Should Emerging Economies Really Cut Emissions?

Nanya Sudhir
4 min readDec 15, 2021

The case for closed loop innovation

Photo by Jason Blackeye on Unsplash

An eye for an eye

A senior diplomat representing India at the UN once gave me the same argument that the Indian environment minister, Bhupender Yadav, was making at COP26 last month: high income countries have spent years using unclean fuels to develop their economies, but now they are castigating upcoming economies for using the same fuels in their processes of economic growth? What hypocrisy.

As an impressionable 17-year-old, this argument made sense for fairness’ sake: why should the rules for one set of countries (always) be different than for others? Why did it go unquestioned when a tiny set of now-rich nations pillaged and polluted foreign lands for their own gain — setting in motion a never-ending chain of production that eventually served them — but then made it harder for the same countries to carry out that very production at lower costs? India, China and so many nations are the world’s cheap extraction and factory centres, but they are now being taxed for doing the (literally) dirty work the world has asked of them for centuries.

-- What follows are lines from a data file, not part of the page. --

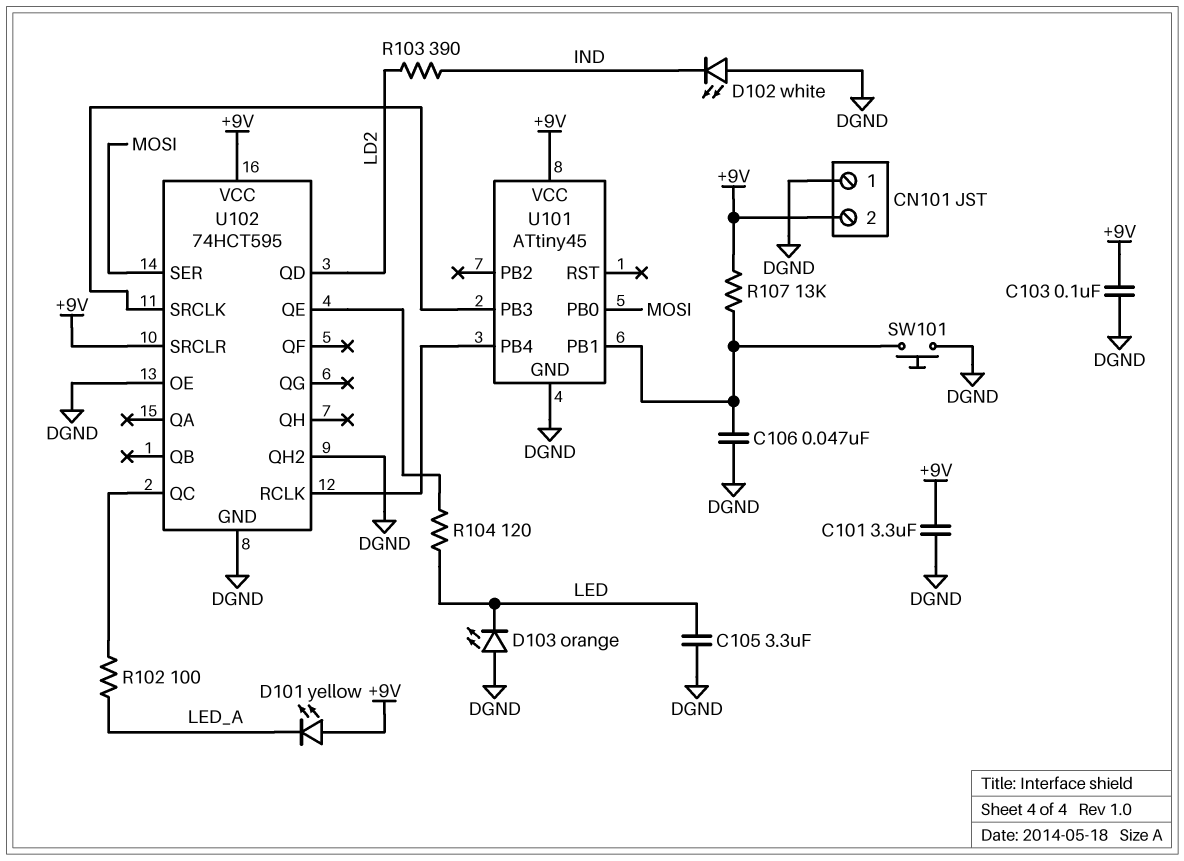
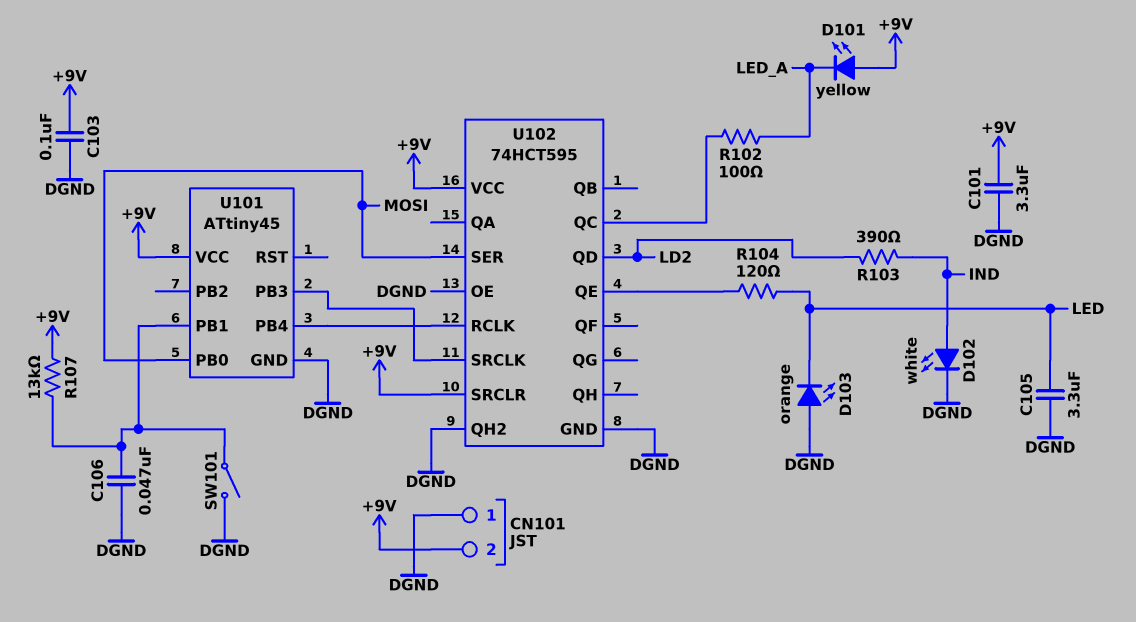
D102: LED white (A DGND, K IND) -> LED white (A IND, K DGND)
SW101: button (DGND, U101/PB1) -> switch (DGND, U101/PB1)

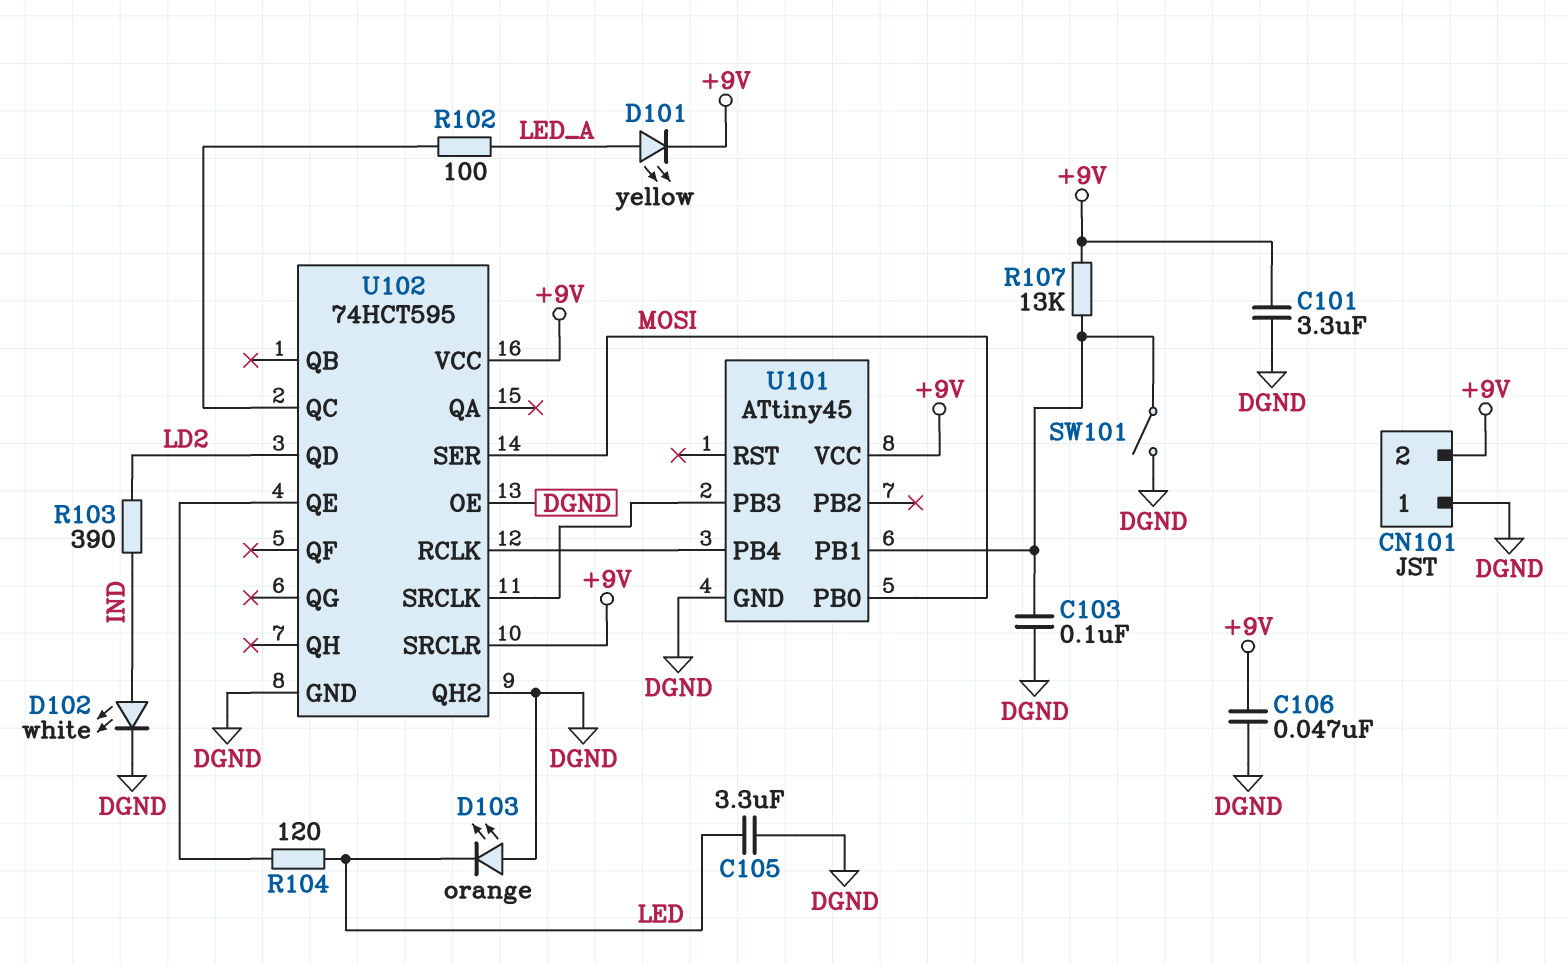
C103: 100nF (+9V, DGND) -> 100nF (DGND, U101/PB1)
C106: 47nF (DGND, U101/PB1) -> 47nF (+9V, DGND)
D101: LED yellow (A +9V, K LED_A) -> LED yellow (A LED_A, K +9V)

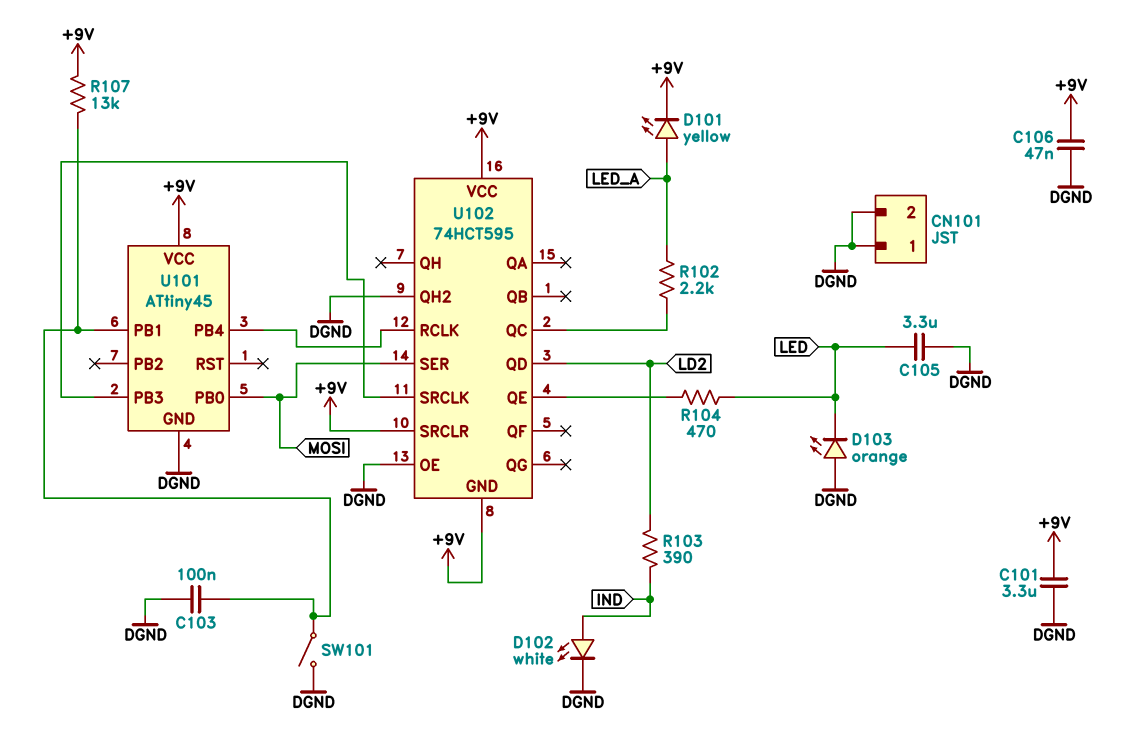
CN101 pin 2: +9V -> DGND
R102: 100 (LED_A, U102/QC) -> 2.2k (LED_A, U102/QC)
R104: 120 (LED, U102/QE) -> 470 (LED, U102/QE)
U102 pin GND: DGND -> +9V

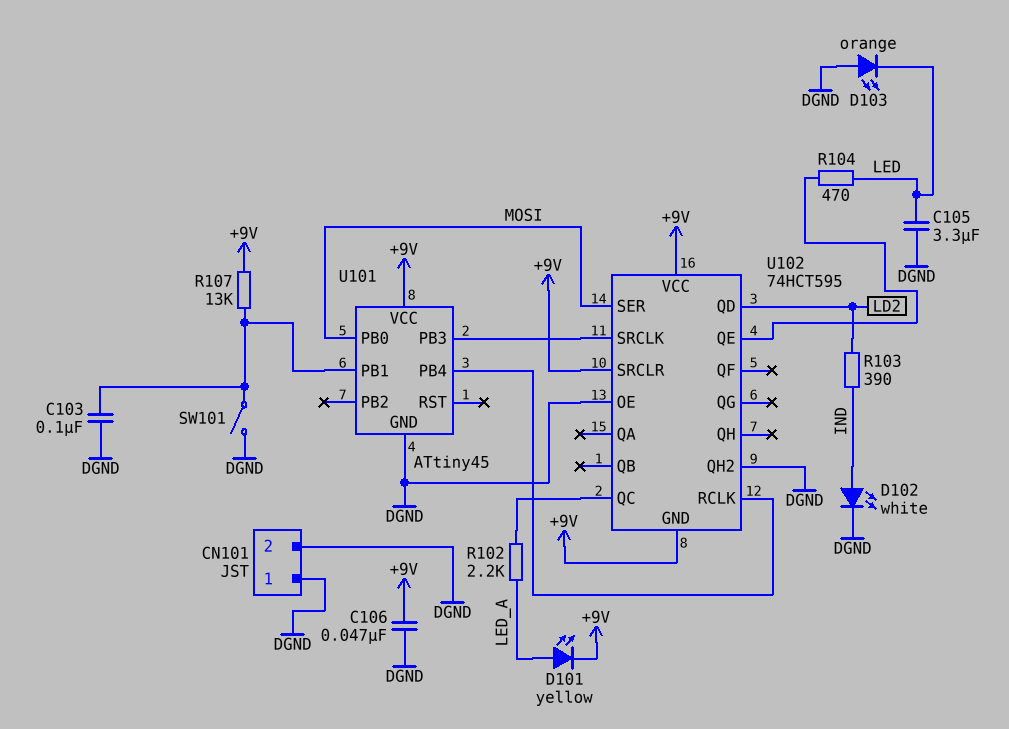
C101: 3.3uF (+9V, DGND) -> none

Sunk cost arguments and bad train metaphors

But something about this they-hit-me-first argument has niggled at me since. Shouldn’t these upcoming industrial powerhouses — as the innovators of so many of the world’s newest technologies — also search more concertedly for ways to achieve growth in ways that are not harmful to the environment? (If growth is even the goal in the first place.) Isn’t the waste of the past a sunk cost, one that cannot be recovered, but also one that is not worth using as an argument to go the same way in the future? If we follow the rails of past growth, aren’t we leading in the same tracks that have brought us to this climate standstill?

Loss and damage what?

The same people who use the colonialist trope argument to justify continuing high-volume emissions also argue that the current per person energy footprint of higher income countries is far higher than that of countries like India or China, and that these rich nations continue to fail the earth with their excessive, unstoppable energy consumption. This is true, but the rest of the world should deal with these excessive energy users through measures such as a loss and damage fund, not use the above as an argument to dredge our heels into the ground and refuse to move ahead like petulant children. Nations like my own, India, should be looking at the West for examples of what not to do, and focusing precious resources on shifting the focus of growth to being increasingly equitable, closed-loop and environment-centred instead of profit-led.

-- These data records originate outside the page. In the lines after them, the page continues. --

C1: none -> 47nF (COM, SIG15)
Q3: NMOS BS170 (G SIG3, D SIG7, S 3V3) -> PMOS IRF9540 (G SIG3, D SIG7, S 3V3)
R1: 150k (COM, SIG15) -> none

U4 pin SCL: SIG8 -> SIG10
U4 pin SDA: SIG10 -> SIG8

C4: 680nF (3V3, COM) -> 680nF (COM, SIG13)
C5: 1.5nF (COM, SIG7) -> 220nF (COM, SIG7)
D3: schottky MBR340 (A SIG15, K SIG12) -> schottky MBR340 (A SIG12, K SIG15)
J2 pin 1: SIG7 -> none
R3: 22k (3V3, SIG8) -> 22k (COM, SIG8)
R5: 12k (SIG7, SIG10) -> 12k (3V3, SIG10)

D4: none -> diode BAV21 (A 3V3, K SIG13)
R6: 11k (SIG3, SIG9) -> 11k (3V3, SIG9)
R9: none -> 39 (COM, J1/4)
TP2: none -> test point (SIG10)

Leapfrogging into the future

This is the time not just for leapfrogging on industrial advances being made within sectors but on the industrial cycle as a whole. Instead of going the same route as we have before: primary, secondary, tertiary, quaternary, quinary sector, we can instead jump from wherever we are to the senary (septary?) sector. I imagine this septary sector as focused on recreating the idea of ‘growth’ in a way that looks towards slowing down and producing for our needs, not our wants. By shifting our priorities in a real, consequential way, we can even move towards a world where production is closed-loop in terms of materials and environmentally conservative sources of fuel, transport and production. And closed-loop production is the only kind this planet can support.

The world’s largest offending nation with respect to CO2 emissions, China, has pledged to reach carbon neutrality by 2060 and is home to mass production of electric and solar alternatives to carbon fuel. In India, the world’s third largest producer of CO2 emissions by country, there is a large repository of traditional methods and innovative production solutions centred on sustainable systems that disrupt resource-intensive methods of production and transport. Yet only 4% of agricultural spending is focused on sustainability. India, China and other economically emerging countries’ solutions can be used to reduce the focus on coal for growth, to close the loop for production cycles, and retrain and upskill coal and other primary, low paid workers to reduce the brunt borne by these individuals from the world’s excess consumerism.

Begin again

We have an opportunity to set down the reins of diplomatic tug of war and start again. Nations where reverse engineering and innovation co-exist and emerge from highly educated and skilled citizens can spread the seed of progressively thinking about development to the rest of the world. In this way, we can collectively build a planet that will, at the very least, exist and better yet, improve, for generations to come.